The 1984 campaign also left Hart with a campaign debt of more than $4 million, of which $3.5 million remains.

Colorado Republican Party Chairman Howard ''Bo'' Callaway said he understands why Hart would want to start running for president early.

''It makes sense for him with his debt and the close election last time and the positions he has taken with Ronald Reagan,'' said Callaway.

The GOP chairman said Hart knows he could be beaten in a Senate re-election try. ''We would look forward with great relish to running against him (in a Senate race) and winning,'' Callaway said.

Hart's career in the Senate began in 1974 when he upset Sen.

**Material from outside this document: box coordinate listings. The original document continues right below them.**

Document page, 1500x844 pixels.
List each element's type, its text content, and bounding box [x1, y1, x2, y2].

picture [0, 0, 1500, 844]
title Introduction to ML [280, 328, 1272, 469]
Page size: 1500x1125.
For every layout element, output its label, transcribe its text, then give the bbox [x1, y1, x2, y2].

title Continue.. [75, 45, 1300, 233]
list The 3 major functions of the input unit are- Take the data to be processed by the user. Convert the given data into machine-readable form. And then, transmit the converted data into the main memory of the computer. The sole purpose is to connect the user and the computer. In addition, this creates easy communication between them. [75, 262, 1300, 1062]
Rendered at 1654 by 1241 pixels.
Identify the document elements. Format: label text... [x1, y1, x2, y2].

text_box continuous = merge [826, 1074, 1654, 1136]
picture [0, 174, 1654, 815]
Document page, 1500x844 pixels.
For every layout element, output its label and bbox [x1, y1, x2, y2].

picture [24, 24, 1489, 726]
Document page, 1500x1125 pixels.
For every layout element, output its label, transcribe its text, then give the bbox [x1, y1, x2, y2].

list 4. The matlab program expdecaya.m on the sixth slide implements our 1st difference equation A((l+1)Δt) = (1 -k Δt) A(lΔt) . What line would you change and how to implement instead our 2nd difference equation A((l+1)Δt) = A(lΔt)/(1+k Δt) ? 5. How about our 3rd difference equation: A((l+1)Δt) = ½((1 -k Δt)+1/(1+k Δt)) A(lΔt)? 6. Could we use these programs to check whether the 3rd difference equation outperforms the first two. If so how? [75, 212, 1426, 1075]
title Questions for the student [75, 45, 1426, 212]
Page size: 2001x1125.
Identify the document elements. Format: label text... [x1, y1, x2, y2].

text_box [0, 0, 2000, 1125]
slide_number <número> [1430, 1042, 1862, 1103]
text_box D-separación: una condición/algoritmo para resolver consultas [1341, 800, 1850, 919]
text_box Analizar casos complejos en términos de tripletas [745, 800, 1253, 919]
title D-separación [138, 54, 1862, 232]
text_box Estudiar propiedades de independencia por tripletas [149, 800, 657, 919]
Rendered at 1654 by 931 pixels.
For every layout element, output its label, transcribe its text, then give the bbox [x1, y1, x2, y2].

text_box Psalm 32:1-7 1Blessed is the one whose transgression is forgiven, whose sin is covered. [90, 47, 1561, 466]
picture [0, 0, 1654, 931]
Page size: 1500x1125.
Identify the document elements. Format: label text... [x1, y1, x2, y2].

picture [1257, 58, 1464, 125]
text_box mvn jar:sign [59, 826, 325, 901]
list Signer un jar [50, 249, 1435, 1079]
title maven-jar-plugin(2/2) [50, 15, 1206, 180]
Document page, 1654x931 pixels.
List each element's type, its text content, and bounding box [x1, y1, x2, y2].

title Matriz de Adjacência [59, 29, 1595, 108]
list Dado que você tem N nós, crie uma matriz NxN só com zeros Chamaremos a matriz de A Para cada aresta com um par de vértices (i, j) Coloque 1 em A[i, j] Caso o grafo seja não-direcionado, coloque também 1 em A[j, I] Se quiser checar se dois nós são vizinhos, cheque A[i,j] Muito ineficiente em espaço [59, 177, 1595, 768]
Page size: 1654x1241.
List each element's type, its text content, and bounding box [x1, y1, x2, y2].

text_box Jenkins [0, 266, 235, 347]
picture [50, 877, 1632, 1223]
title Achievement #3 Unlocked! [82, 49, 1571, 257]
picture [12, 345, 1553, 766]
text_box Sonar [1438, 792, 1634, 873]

Peter Dominick by linking him in voters' minds with Watergate. He barely won re-election in 1980 over former Colorado Secretary of State Mary Estill Buchanan.

A recent poll showed Hart would get 50 percent of the vote in a Senate race this year. The poll also found Coloradans would be less likely to vote for Hart if they felt he would abandon his seat in two years to seek the White House. He has been criticized for his poor Senate attendance record the past two years.

Most political observers had assumed Hart would retire from the Senate this year, opening up that seat to a campaign by Hart's friend, Rep. Tim Wirth.

Three Republicans already have begun campaigning for Hart's seat: Rep. Ken Kramer, state Sen. Martha Ezzard and Terry Considine, Callaway's son-in-law.